49 per cent patients who visited GMCH last year were from outside city: Records

Half of the patients who visited GMCH OPD and emergency last year and this year were from neighbouring states, the official figures reveal.

Written by Adil Akhzer | Published: October 2, 2017 6:35 am
GMCH, GMCH records, Government Medical College & Hospital, chandigarh hospital, chandigarh news, indian express news Till September 30 this year, over two lakh patients, who constituted 43 per cent of the total patients, were from Chandigarh. (Source: Express Archives)

AT A time when the Postgraduate Institute of Medical Education and Research (PGIMER) is battling a huge inflow of patients from neighbouring states, the Chandigarh’s Government Medical College & Hospital (GMCH), Sector 32, is also facing a similar situation.

Half of the patients who visited GMCH OPD and emergency last year and this year were from neighbouring states, the official figures reveal.

According to the details provided to Chandigarh Newsline by the GMCH authorities, the hospital recorded over five lakh OPD patients in 2016. Out of them, 2.74 lakh (51 per cent) patients were from Chandigarh while the neighbouring states constituted 49 per cent of the patients who visited the institute.

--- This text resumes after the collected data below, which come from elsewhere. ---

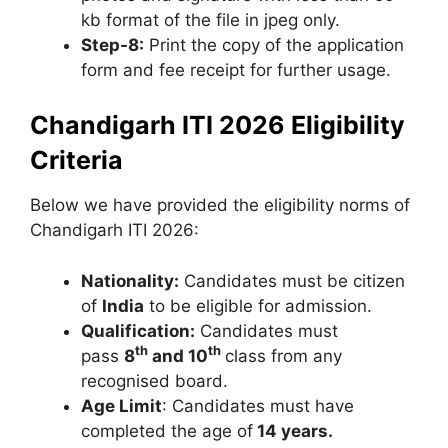
kb format of the file in jpeg only.
Step-8:
Print the copy of the application
form and fee receipt for further usage.
Chandigarh ITI 2026 Eligibility
Criteria
Below we have provided the eligibility norms of
Chandigarh ITI 2026:
Nationality:
Candidates must be citizen
of
India
to be eligible for admission.
Qualification:
Candidates must
th
th
pass
8
and 10
class from any
recognised board.
Age Limit
: Candidates must have
completed the age of
14 years.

Till September 30 this year, over two lakh patients, which constituted 43 per cent of the total patients, were from Chandigarh while the rest belonged to states like Punjab, Haryana, Himachal Pradesh, Uttarakhand, Uttar Pradesh and as far as Bihar.

In the hospital emergency, the maximum number of patients who visited the hospital for treatment in 2016 and up to September 2017 were from different northern states. In 2016, over 35,000 patients were treated at GMCH emergency which constituted 46 per cent of the total patients. Over 50 per cent of the patients from neighbouring states visited GMCH, according to official stats.

This year till September, out of around 79,000 patients at the emergency, the hospital has treated over 30,000 patients who belonged to Chandigarh while the remaining patients belonged to other states.

Doctors believe that the huge number of patients coming from other states is an indication that health facilities in the neighbouring states are not up to the mark.

The director principal of GMCH, Dr A K Janmeja, told Chandigarh Newsline that the peripheral services need to be strengthened. “If the health facilities are improved in the states, then only will serious cases come to us. We keep sending them communication appraising them not to send unnecessary referrals to us, but situation is not improving,” he said. “We are receiving cases which can be easily dealt with in their respective states.”

Janmeja said that GMCH has limited resources and “when the hospital is burdened with such a number of patients, the level of care which is required to the patient is affected”.

At present, there is no defined referral system in Chandigarh or in the states like Punjab and Haryana. “It (referral system) has to be there. In neighbouring states, the patients are supposed to first visit the primary health care level and then the district hospitals. But they are mostly coming to GMCH for treatment,” said Janmeja.

The GMCH recently doubled the emergency by creating an additional emergency ward, and adding 70 more beds to the emergency. The total number of emergency beds is 124 now.